Last Updated on 02/16/2017 by Chris Gampat
Screenshot taken from video.
The most popularly known imaging parameter to measure the amount of light coming through the lens is an F-Stop, referring to the aperture of the lens. However, not many people know what a T-Stop (the light transmittance rate) means and how that is significant in comparison to the F-Stop. We have found this short and simple video by Channel 8 explaining the difference between F-Stop and T-Stop, and why that matters.

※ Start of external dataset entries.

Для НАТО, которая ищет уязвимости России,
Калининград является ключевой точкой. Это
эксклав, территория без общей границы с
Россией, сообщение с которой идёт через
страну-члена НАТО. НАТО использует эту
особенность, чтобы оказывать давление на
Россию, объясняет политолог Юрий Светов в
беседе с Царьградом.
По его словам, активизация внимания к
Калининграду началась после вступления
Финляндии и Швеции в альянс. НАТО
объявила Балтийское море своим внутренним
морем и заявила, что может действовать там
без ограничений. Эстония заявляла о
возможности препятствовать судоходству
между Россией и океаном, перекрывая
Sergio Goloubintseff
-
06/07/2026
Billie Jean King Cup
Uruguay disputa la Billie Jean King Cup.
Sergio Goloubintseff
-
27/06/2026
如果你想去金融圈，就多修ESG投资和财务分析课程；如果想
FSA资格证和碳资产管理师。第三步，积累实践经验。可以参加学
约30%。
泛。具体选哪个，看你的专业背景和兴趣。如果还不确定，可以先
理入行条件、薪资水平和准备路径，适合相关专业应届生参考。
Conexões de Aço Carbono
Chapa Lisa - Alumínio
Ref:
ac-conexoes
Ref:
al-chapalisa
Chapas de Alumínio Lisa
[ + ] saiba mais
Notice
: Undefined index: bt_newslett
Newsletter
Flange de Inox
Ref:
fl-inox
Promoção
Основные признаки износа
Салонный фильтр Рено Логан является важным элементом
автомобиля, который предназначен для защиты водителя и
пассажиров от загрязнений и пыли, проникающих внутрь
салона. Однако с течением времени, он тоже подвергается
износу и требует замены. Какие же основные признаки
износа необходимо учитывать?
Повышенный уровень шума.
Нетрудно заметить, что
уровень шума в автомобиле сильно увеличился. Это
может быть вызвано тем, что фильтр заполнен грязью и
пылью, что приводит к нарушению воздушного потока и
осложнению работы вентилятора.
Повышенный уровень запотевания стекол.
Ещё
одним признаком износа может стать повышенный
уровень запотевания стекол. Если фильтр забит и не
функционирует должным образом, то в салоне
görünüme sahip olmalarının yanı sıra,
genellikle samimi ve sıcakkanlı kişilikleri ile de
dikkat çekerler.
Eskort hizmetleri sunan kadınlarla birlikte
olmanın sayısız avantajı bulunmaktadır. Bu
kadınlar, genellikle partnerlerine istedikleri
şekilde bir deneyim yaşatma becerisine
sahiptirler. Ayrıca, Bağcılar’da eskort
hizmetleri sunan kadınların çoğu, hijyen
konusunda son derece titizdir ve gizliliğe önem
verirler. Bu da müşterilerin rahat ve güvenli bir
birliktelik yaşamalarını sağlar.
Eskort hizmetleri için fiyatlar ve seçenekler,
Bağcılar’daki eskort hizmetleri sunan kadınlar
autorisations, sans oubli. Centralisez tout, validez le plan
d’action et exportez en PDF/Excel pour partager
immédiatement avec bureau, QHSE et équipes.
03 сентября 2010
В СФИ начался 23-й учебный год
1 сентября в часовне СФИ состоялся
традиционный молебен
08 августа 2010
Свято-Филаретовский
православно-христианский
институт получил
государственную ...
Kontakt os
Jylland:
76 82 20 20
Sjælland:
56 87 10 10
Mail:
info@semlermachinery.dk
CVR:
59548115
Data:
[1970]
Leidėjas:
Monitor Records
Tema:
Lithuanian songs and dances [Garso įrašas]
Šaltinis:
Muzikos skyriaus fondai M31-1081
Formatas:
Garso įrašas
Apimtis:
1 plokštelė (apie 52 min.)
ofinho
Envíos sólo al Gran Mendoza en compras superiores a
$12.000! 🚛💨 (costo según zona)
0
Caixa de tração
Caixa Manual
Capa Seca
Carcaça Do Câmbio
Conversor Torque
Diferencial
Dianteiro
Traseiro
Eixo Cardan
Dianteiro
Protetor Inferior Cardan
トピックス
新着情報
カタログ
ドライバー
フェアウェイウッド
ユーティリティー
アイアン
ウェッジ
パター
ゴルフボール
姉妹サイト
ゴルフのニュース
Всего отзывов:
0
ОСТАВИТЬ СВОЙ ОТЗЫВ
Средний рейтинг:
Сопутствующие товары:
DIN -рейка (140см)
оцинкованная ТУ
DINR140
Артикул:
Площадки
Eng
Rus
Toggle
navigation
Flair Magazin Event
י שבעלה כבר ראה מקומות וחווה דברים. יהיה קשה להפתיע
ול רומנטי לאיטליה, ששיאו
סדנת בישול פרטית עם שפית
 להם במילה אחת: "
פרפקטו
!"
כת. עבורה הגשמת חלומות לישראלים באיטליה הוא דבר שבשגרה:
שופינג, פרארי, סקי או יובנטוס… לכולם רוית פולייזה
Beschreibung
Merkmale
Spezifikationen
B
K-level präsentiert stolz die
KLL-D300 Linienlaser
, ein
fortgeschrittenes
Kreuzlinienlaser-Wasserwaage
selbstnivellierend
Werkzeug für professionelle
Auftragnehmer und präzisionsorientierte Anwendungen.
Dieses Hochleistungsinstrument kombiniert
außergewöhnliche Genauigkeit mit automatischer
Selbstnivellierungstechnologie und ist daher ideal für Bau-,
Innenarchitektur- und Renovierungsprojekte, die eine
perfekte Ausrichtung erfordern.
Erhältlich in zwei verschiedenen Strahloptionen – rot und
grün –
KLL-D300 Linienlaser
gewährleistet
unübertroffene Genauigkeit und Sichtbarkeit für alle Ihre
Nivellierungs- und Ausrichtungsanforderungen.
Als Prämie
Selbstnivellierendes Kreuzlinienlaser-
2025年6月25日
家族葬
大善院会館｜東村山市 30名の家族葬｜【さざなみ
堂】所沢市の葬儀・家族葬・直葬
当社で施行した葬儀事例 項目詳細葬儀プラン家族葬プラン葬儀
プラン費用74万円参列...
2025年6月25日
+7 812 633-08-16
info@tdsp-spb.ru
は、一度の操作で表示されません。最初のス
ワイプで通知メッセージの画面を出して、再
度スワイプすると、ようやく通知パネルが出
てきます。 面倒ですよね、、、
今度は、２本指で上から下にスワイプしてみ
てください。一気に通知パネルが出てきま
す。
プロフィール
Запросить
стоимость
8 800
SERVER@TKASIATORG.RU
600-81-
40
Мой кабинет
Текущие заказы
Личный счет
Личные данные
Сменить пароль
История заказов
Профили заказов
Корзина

The video begins with a quick summary of the definition for aperture, which refers to the ratio of the opening size of a lens to the focal length. Aperture value is represented in F-numbers, with larger F-numbers having narrower aperture openings. For example, an f8 aperture is narrower than an f2 aperture, hence f8 lets in less amount of light than f2. While the aperture directly tells us the amount of light that comes into the lens, it does not accurately represent the amount of light that will be effectively transmitted to the image sensor. Due to light passing through many elements of glass, reflection, and the refraction happening inside the lens body, there will be a small amount of light loss. Therefore, transmittance rate, measured in T-stops, is a more representative method to let us know the exact amount of light hitting the image sensor in the end.
Different lenses, though having the same focal length and aperture value, may have varying transmittance rates. Most available lenses do not show the actual T-Stop values, except for high grade cinema lenses. If absolute technical accuracy is important, knowing the equivalent T-Stop number will make a difference, instead of just looking at the general aperture of the lens.